"I have not been hard upon him. I have been most patient; but his behavior is inexplicable," cried she. "I have offered a wife and a fortune to him—a beautiful, high-bred, high-born wife, and a splendid fortune—yet he is indifferent to both. All Lady Adela's beauty makes no impression on him. He is barely civil to her. What is the matter with him, Lieutenant De Vere? Is he going to be fool enough to fly in the face of his own good fortune?"
"I hope not," said Lieutenant De Vere, but he looked very anxious. He remembered that "whom the gods wish to destroy they first make mad."
Lancaster was mad—mad with love for the beautiful, penniless American girl, Leonora West. De Vere had suspected it all along, he was sure of it now. That song last night had opened his eyes. A pang of bitter, futile jealousy shot through his heart. He believed that his friend was an unacknowledged rival. A vague terror of the end rushed over him. Who would win, Lancaster or himself?

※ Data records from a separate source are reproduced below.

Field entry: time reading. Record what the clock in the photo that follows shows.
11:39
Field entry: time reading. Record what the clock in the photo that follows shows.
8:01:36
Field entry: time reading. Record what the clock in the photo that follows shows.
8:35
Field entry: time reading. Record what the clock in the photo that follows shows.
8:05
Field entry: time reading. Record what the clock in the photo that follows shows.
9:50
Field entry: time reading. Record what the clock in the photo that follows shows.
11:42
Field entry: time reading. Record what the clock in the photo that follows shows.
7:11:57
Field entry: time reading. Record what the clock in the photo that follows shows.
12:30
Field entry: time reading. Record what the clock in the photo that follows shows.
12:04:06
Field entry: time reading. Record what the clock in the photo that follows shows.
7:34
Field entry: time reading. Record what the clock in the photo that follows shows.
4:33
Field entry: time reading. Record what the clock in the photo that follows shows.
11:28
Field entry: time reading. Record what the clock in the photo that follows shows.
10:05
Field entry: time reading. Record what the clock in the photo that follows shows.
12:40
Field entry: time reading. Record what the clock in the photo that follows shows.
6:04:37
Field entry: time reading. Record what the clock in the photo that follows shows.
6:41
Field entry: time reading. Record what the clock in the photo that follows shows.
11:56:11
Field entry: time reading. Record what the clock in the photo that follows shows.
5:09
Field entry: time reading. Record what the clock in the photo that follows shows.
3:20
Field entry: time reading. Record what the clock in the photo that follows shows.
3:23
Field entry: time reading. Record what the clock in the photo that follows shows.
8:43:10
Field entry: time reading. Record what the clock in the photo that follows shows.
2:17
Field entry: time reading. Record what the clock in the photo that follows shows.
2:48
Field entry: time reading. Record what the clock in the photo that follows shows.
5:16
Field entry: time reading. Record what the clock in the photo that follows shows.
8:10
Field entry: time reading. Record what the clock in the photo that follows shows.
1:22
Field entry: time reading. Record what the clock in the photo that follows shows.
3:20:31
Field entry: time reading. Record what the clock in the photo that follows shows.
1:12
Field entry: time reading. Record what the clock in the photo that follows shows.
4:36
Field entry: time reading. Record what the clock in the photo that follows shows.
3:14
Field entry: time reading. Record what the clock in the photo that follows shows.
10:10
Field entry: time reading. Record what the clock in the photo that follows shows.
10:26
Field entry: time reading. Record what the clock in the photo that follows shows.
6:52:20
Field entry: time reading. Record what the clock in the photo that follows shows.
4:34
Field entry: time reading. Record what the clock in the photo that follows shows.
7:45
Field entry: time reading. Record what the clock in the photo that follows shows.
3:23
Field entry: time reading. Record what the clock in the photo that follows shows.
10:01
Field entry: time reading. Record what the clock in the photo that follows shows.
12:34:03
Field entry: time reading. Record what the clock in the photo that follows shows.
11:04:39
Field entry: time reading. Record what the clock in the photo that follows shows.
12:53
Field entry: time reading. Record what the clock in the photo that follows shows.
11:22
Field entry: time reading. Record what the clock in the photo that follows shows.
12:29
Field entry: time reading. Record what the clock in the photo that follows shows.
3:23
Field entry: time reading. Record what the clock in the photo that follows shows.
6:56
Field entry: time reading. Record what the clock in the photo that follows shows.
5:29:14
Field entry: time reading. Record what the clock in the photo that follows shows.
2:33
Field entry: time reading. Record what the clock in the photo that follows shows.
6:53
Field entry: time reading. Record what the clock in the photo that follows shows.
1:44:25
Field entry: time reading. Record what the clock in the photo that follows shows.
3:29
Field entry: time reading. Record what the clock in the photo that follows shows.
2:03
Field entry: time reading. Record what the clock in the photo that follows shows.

Lady Lancaster came nearer to him—she looked anxiously at him with her small, bead-like black eyes.
"You and Clive are intimate," she said; "you ought to know a great deal about him. Tell me what it is that makes him so blind to his own interests? Is there any one in the way? Is there any woman in the case?"
"I am not in Lancaster's confidence, believe me, Lady Lancaster," he replied. "If there be any woman in the case, he has never told me so. Perhaps you are making a mountain out of a little mole-hill."
She studied him attentively.
"You are his friend. I shall find out nothing from you. I can see that," she said.
"You will never learn anything from me derogatory to his interests—be sure of that," he replied, loyal to his friend in spite of his reawakened jealousy.